The trick to a memorable car chase is to show the driver up close and the same applies to sportsmen on film. We understand Matty from even a few brief scenes prior to the scrap itself. Detail is treated casually, like his mate picking him up, his trainer binding his hands, his wife starting to tremble with nerves. A training montage is included, like any decent Rocky wannabe, but without the Eye of the Tiger soundtrack. Just a guy at the gym getting on with it and Considine’s pugilist is an even-tempered family man doing a job. A strange job, granted, but a job nonetheless. Matty isn’t a fierce warrior who uses the ring to thrash out his demons, he is, as the title says, a journeyman. You feel the punches and the pressure he’s under as he battles to get through the rounds.
So the fate that awaits him post-fight is all the more heartbreaking, collapsing in the living room while his missus makes him a cuppa in the kitchen. Jodie Whittaker, soon to be seen as Doctor Who, is wonderful.
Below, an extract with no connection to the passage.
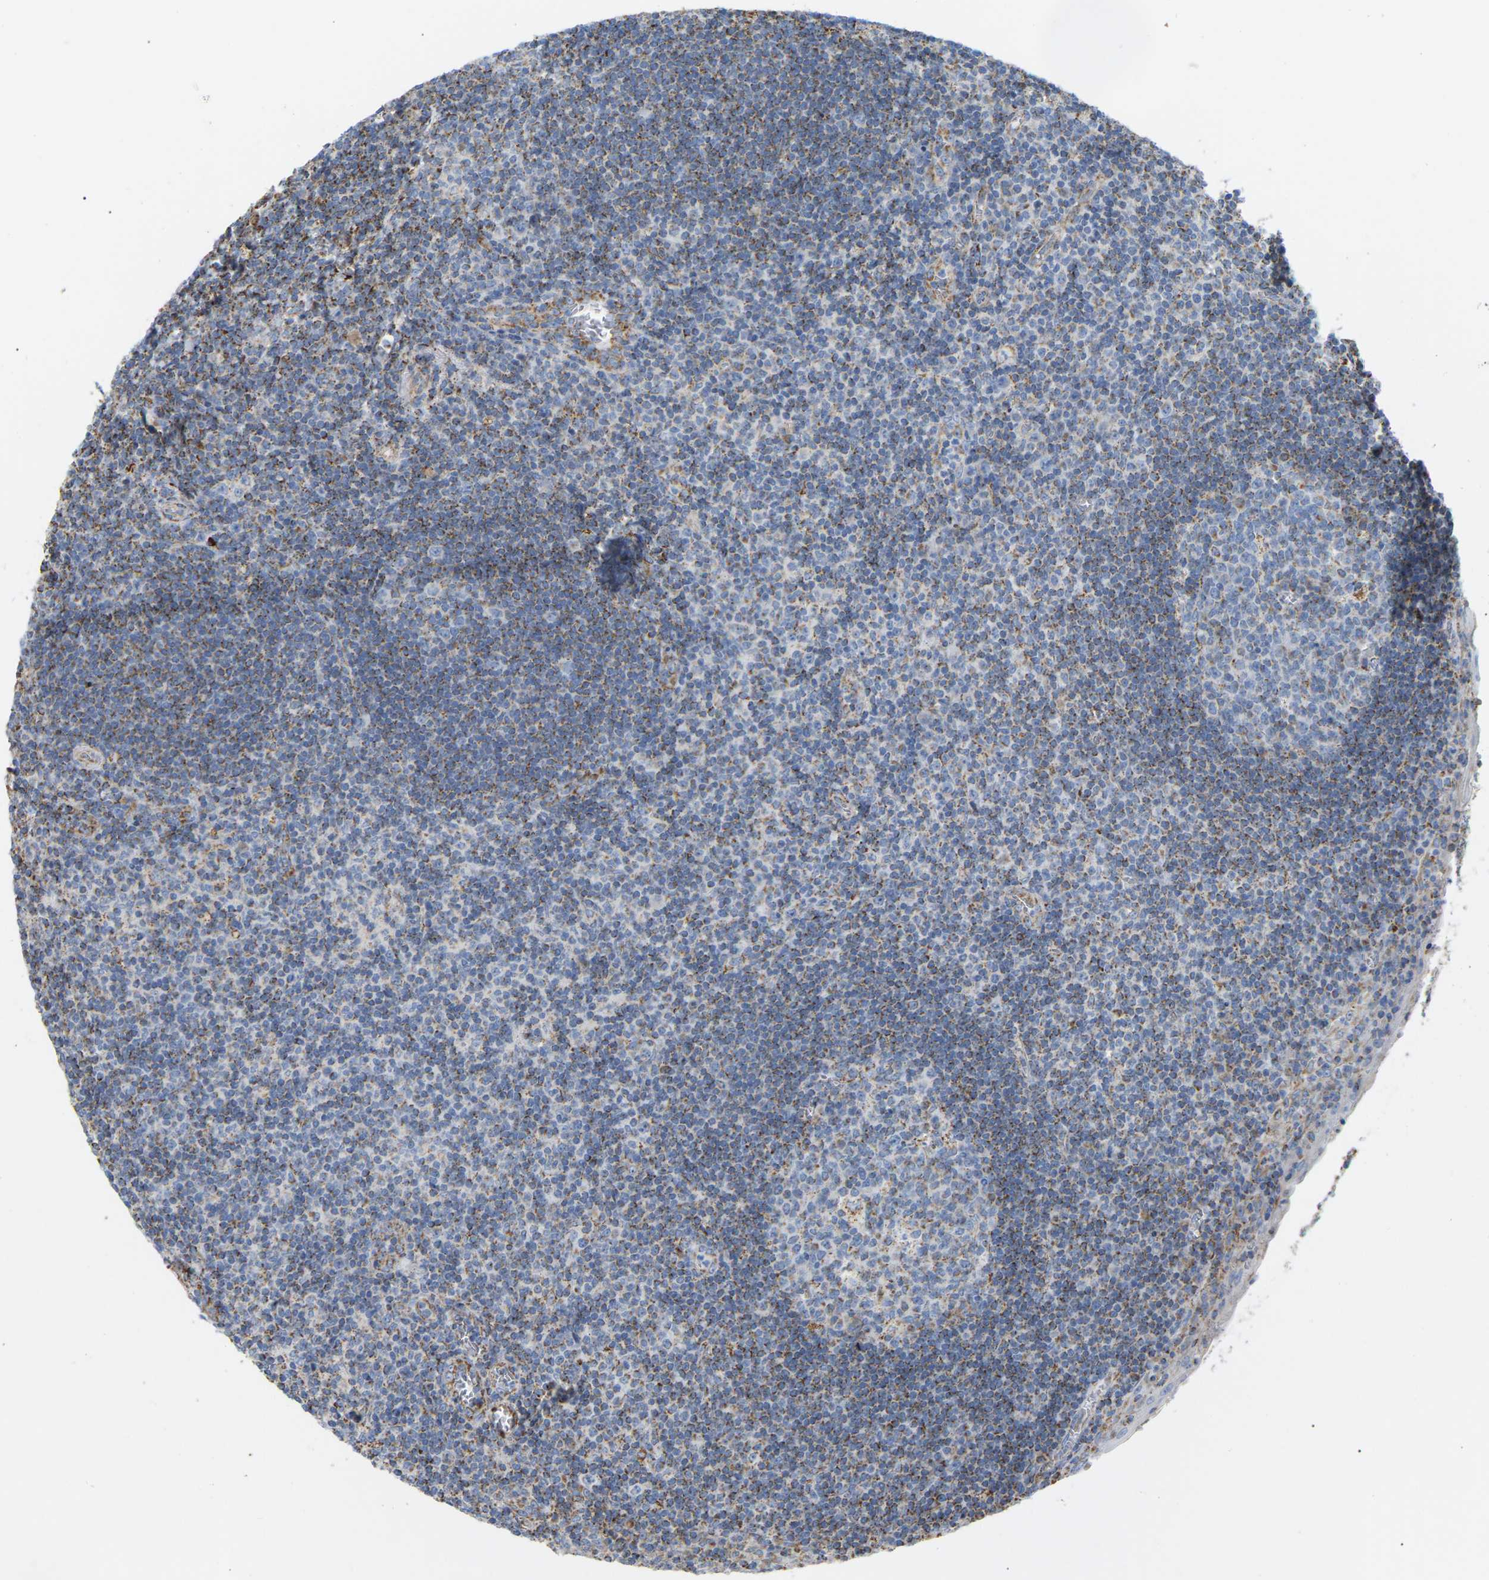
{"staining": {"intensity": "moderate", "quantity": "<25%", "location": "cytoplasmic/membranous"}, "tissue": "tonsil", "cell_type": "Germinal center cells", "image_type": "normal", "snomed": [{"axis": "morphology", "description": "Normal tissue, NOS"}, {"axis": "topography", "description": "Tonsil"}], "caption": "Protein staining of normal tonsil reveals moderate cytoplasmic/membranous positivity in approximately <25% of germinal center cells.", "gene": "HIBADH", "patient": {"sex": "male", "age": 37}}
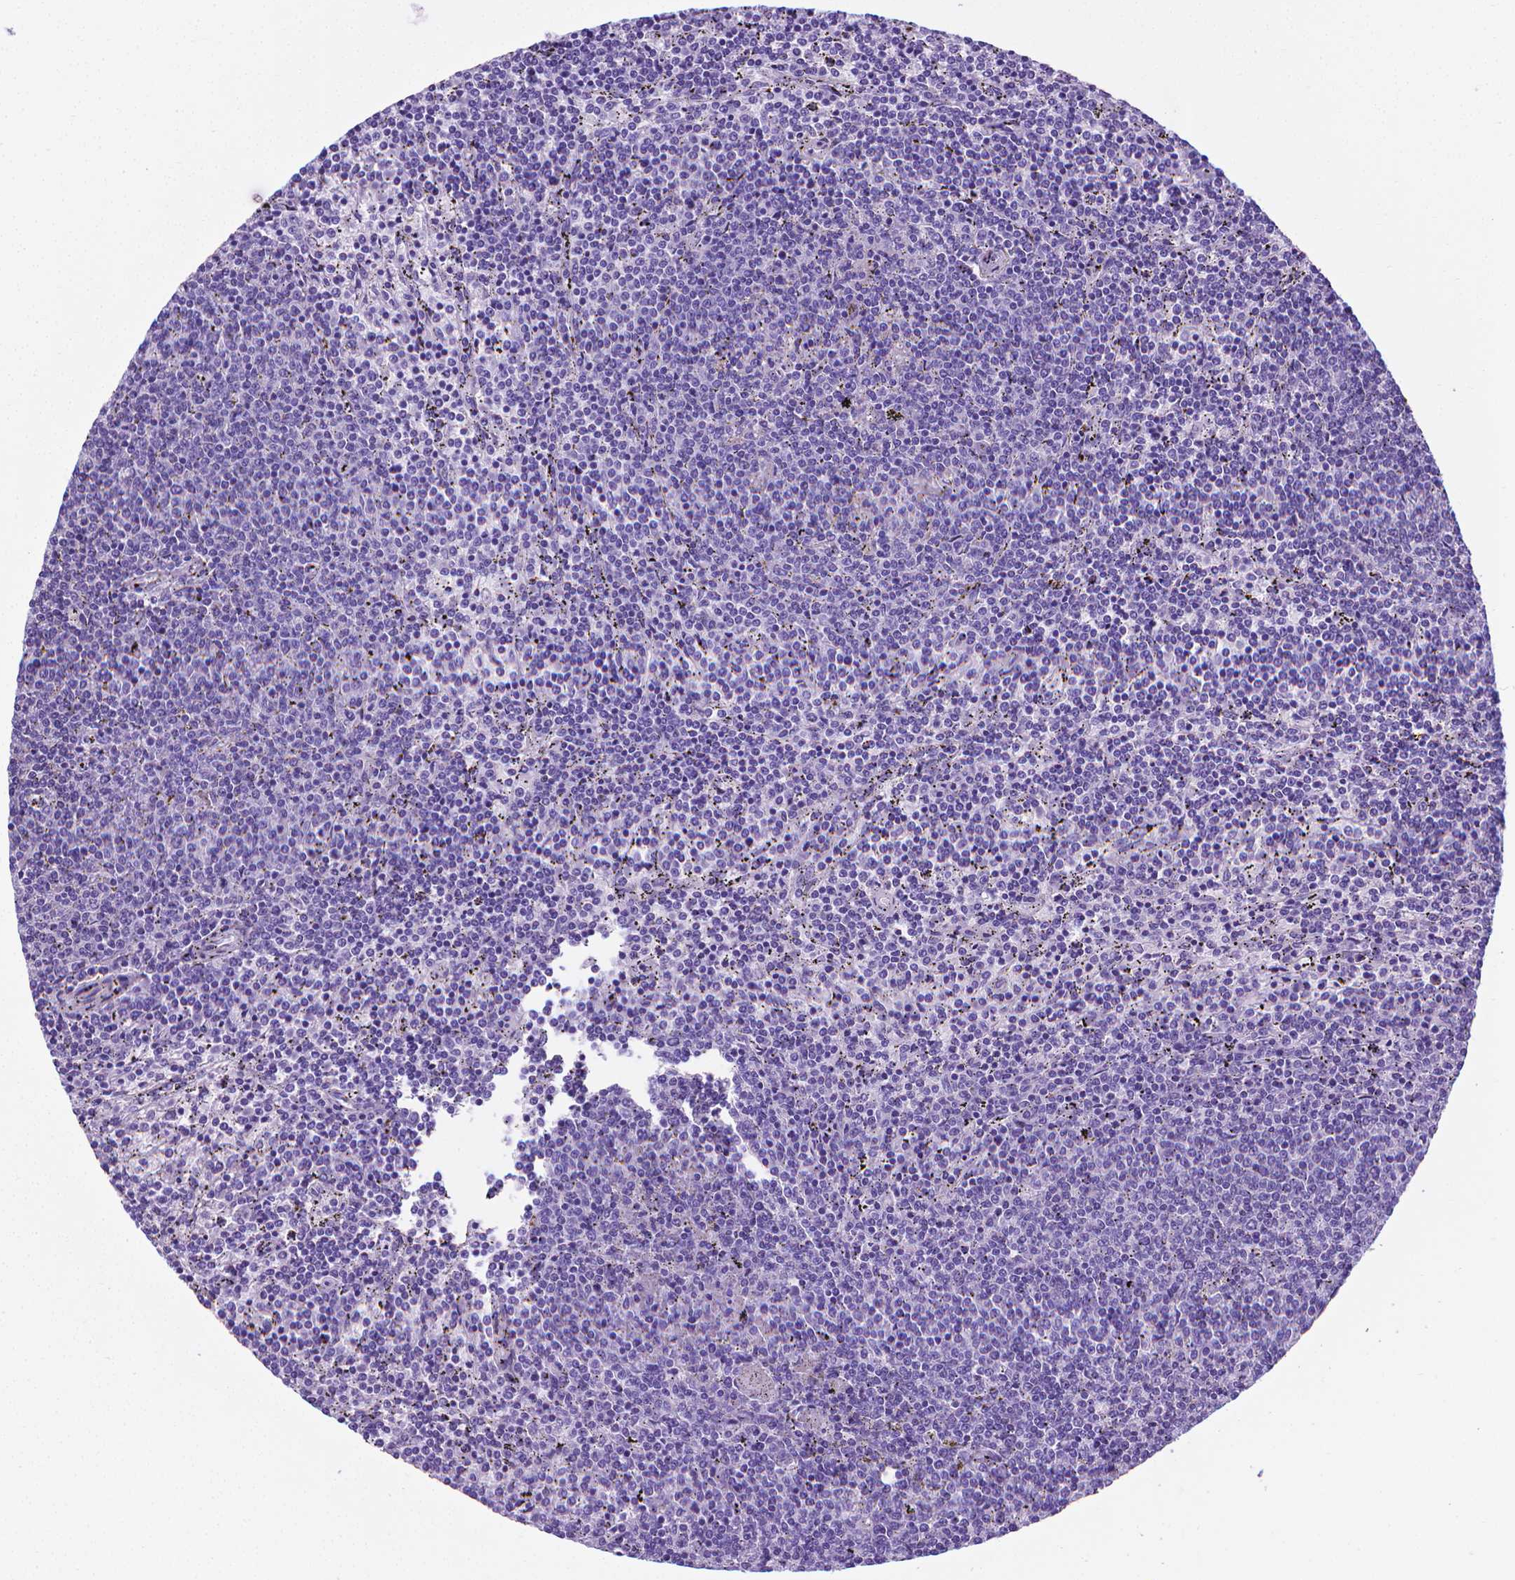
{"staining": {"intensity": "negative", "quantity": "none", "location": "none"}, "tissue": "lymphoma", "cell_type": "Tumor cells", "image_type": "cancer", "snomed": [{"axis": "morphology", "description": "Malignant lymphoma, non-Hodgkin's type, Low grade"}, {"axis": "topography", "description": "Spleen"}], "caption": "An image of human malignant lymphoma, non-Hodgkin's type (low-grade) is negative for staining in tumor cells.", "gene": "MFAP2", "patient": {"sex": "female", "age": 50}}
This is writer, director and star Paddy Considine’s film, make no mistake, but all credit to him for creating such a strong role for Whittaker as the wife facing an uncertain future, despite her unwavering support of her ailing husband. She does the narrative heavy-lifting in the second act and anyone who has had to deal with a disabled dependent will recognise the strain etched on her face as Matty pushes her past her limits. There is one scene in particular that could have focussed on Matty, but instead, the camera settles on Emma.
It’s emotional, but the generosity in Considine’s screenplay evens the pace, making it a story about boxing, about a marriage, about everything around Matty and not just a vanity piece for Considine to exercise an awards-baiting disability role. It would be easy to be cynical; after all, there is no true story on which this is based, nor any exposition to explore just what is wrong with Matty. That must have been a bit of a gamble, but the film overall is so strong that actually, the less-is-more rule works, as it always does.
Considine’s performance is staggeringly good, again, for the small details, such as the gradual improvement in his speech and hands. There are tics, but not overplayed ones. Like everything else in the film, his portrayal of the life-changing injury his opponent threatened him with feels authentic. The mood of the film is similar to the rather more dark Tyrannosaur, his first film as director, or one of Shane Meadow’s films, with whom Considine has worked, so there is no room for grandstanding or hyperbole. That’s just not in his nature anyway and he is one of Britain’s most important filmmakers.
Journeyman is a very clever film. The story is predictable, you have seen it before, but the narrative follows the well-worn path as a touchstone while engaging emotionally in ways the other films couldn’t do. The unassuming result is life-affirming and triumphant.
2.0 and 5.1 english soundtracks are included. I assume it was filmed in stereo and remastered in surround, but the 5.1 is a great choice. The drama doesn’t call for a lot of surround effects and so the sparing use is effective and opens the soundtrack up. Otherwise, the dialogue is perfectly centred and overall, nicely balanced.
Paddy Considine is a fantastic director and like everything else about Journeyman, his unassuming compositions are quietly powerful. The colour palette is soft and naturally lit, but sharp and punchy when required.
Commentary with Paddy Considine
Interview with Paddy Considine and boxing coach Dom Ingle
Extended Scenes: Post-Fight Interview and Head-to-Head
The commentary and interviews are great value, fleshing out the hard work that the film itself tries to disguise.